NASA model simulating concentration of dust in the atmosphere. (WeatherBell.com)

Some people in Europe parked their vehicles outside overnight, hoping a cleansing downpour would save them a trip to the carwash. But the rains had the opposite effect. The reason? Dust from the Sahara Desert.

A squeeze play between zones of high and low pressure has slingshotted a conveyor belt of airborne desert dust northward. Ordinarily, what happens in the Sahara stays in the Sahara — but recent strong winds have picked up dust by the ton, transporting a grimy layer of sand all the way to the Arctic Circle.

The dust has trekked as far poleward as Scandinavia, and could be swept back toward Greenland in the next 72 hours. In the meantime, concentrations are impressive. If you took a one-yard-by-one-yard column of dust out of the lower atmosphere over France on Tuesday afternoon, it would contain nearly 3,000 milligrams of dust. That’s the weight of more than a penny.

Much of it is clouding over the upper atmosphere. That could transform the light into a diffuse amber glow over the United Kingdom on Tuesday evening, and have a similar effect in Iceland on Wednesday night. Brilliant orange sunsets may be in the offing.

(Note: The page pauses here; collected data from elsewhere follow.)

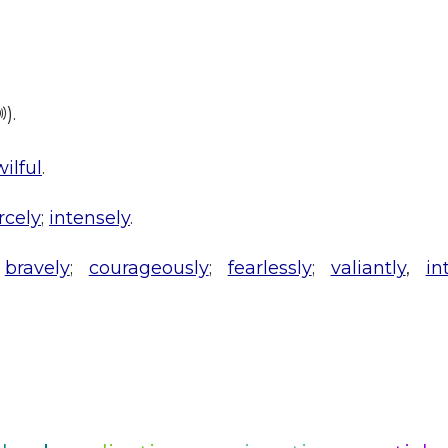
).
wilful
.
ercely
;
intensely
.
-
bravely
;
courageously
;
fearlessly
;
valiantly
,
in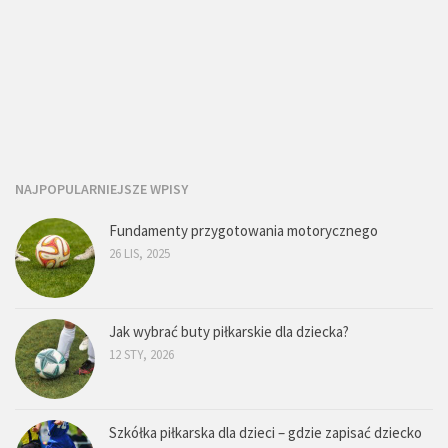
NAJPOPULARNIEJSZE WPISY
Fundamenty przygotowania motorycznego
26 LIS, 2025
Jak wybrać buty piłkarskie dla dziecka?
12 STY, 2026
Szkółka piłkarska dla dzieci – gdzie zapisać dziecko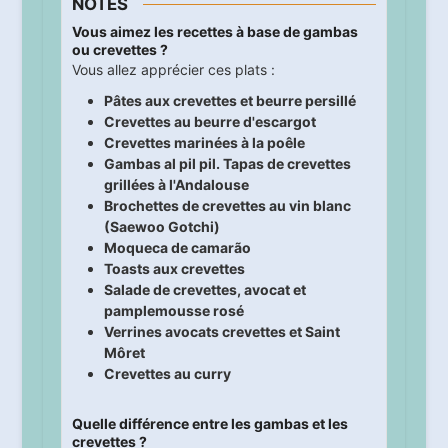
NOTES
Vous aimez les recettes à base de gambas
ou crevettes ?
Vous allez apprécier ces plats :
Pâtes aux crevettes et beurre persillé
Crevettes au beurre d'escargot
Crevettes marinées à la poêle
Gambas al pil pil. Tapas de crevettes
grillées à l'Andalouse
Brochettes de crevettes au vin blanc
(Saewoo Gotchi)
Moqueca de camarão
Toasts aux crevettes
Salade de crevettes, avocat et
pamplemousse rosé
Verrines avocats crevettes et Saint
Môret
Crevettes au curry
Quelle différence entre les gambas et les
crevettes ?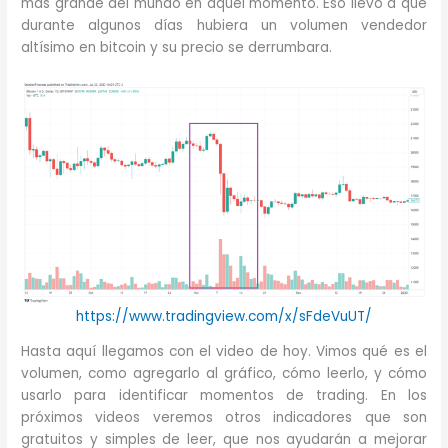
más grande del mundo en aquel momento. Eso llevó a que
durante algunos días hubiera un volumen vendedor
altísimo en bitcoin y su precio se derrumbara.
https://www.tradingview.com/x/sFdeVuUT/
Hasta aquí llegamos con el video de hoy. Vimos qué es el
volumen, como agregarlo al gráfico, cómo leerlo, y cómo
usarlo para identificar momentos de trading. En los
próximos videos veremos otros indicadores que son
gratuitos y simples de leer, que nos ayudarán a mejorar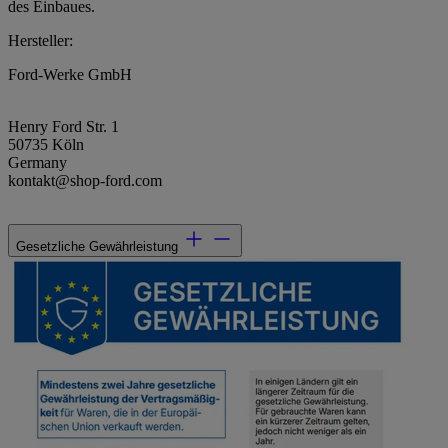
des Einbaues.
Hersteller:
Ford-Werke GmbH
Henry Ford Str. 1
50735 Köln
Germany
kontakt@shop-ford.com
Gesetzliche Gewährleistung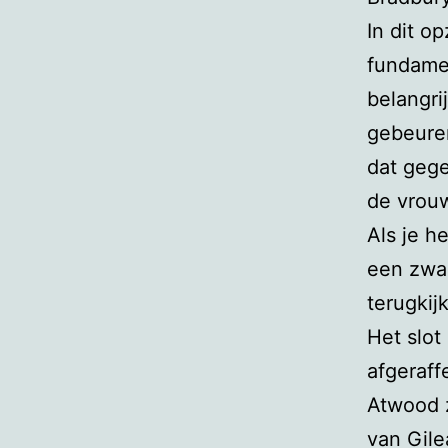
In dit o
fundamen
belangri
gebeure
dat gege
de vrou
Als je h
een zwa
terugkij
Het slo
afgeraff
Atwood 
van Gile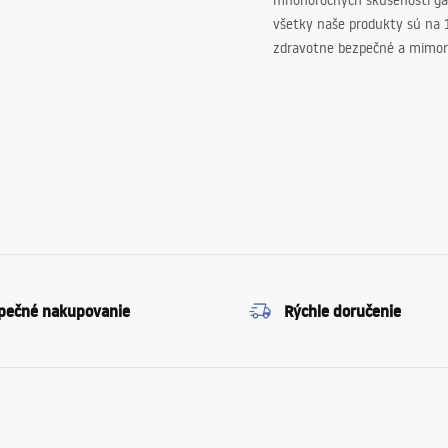
mnohoročných skúseností ga
všetky naše produkty sú na
zdravotne bezpečné a mimor
pečné nakupovanie
Rýchle doručenie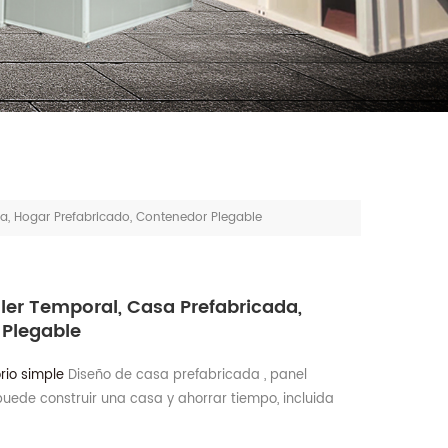
da, Hogar Prefabricado, Contenedor Plegable
ller Temporal, Casa Prefabricada,
 Plegable
rio simple
Diseño de casa prefabricada
, panel
puede construir una casa y ahorrar tiempo, incluida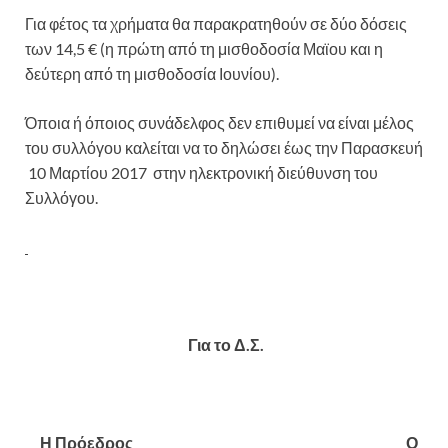
Για φέτος τα χρήματα θα παρακρατηθούν σε δύο δόσεις
των 14,5 € (η πρώτη από τη μισθοδοσία Μαϊου και η
δεύτερη από τη μισθοδοσία Ιουνίου).
Όποια ή όποιος συνάδελφος δεν επιθυμεί να είναι μέλος
του συλλόγου καλείται να το δηλώσει έως την Παρασκευή
10 Μαρτίου 2017 στην ηλεκτρονική διεύθυνση του
Συλλόγου.
Για το Δ.Σ.
Η Πρόεδρος Ο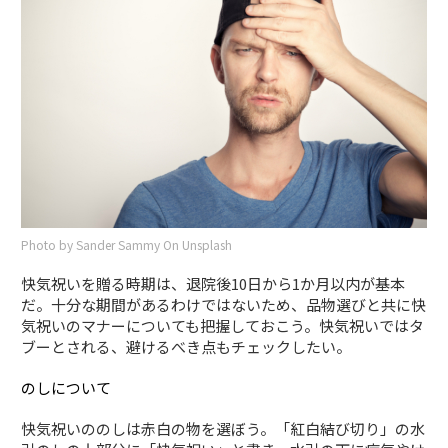
Photo by Sander Sammy On Unsplash
快気祝いを贈る時期は、退院後10日から1か月以内が基本
だ。十分な期間があるわけではないため、品物選びと共に快
気祝いのマナーについても把握しておこう。快気祝いではタ
ブーとされる、避けるべき点もチェックしたい。
のしについて
快気祝いののしは赤白の物を選ぼう。「紅白結び切り」の水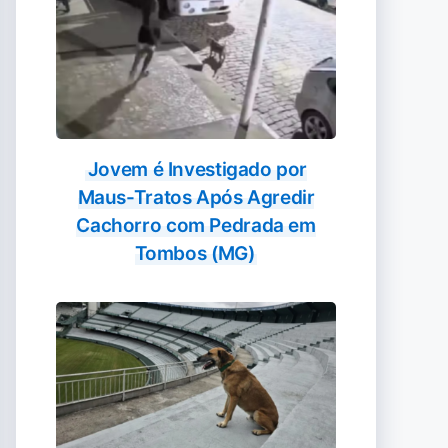
Jovem é Investigado por
Maus-Tratos Após Agredir
Cachorro com Pedrada em
Tombos (MG)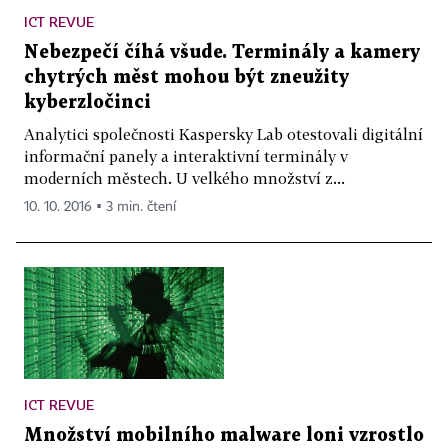
ICT REVUE
Nebezpečí číhá všude. Terminály a kamery
chytrých měst mohou být zneužity
kyberzločinci
Analytici společnosti Kaspersky Lab otestovali digitální
informační panely a interaktivní terminály v
moderních městech. U velkého množství z...
10. 10. 2016 ▪ 3 min. čtení
ICT REVUE
Množství mobilního malware loni vzrostlo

The United Kingdom Met Office writes that “Saharan dust is relatively common in the U.K.” They say it happens a few times a year when “big dust storms in the Sahara coincide with southerly wind patterns.” The dust can occasionally contribute to pollution levels.

The areas with the greatest amount of dust up high aren’t the same spots seeing the heftiest concentrations near the ground. Italy is in the crosshairs of the dust plume. Nearly 200 micrograms per cubic meter are present at the surface — equal to the weight of a fruit fly in every cubic meter. Imagine 200 fruit flies buzzing around inside a subway car — that’s the density of dust. It’s roughly half the mass density of last week’s pollen peak in Washington.

The dust doesn’t always stay in the sky. Thunderstorms can “scavenge” the aerosol from the atmosphere. That’s happening over the Adriatic Sea near the coast of Croatia, where a couple grams of dust are deposited every six hours. That would streak your windshield and could scratch your paint if you tried to scrub off the grime.

Not much has come down otherwise, and probably won’t outside of downpours — save for an infinitesimally small veil that could drop a few grains from Ukraine to Poland on Thursday.

Most of the dust should be swept away by Saturday as high pressure and northwesterly flow build into the weekend.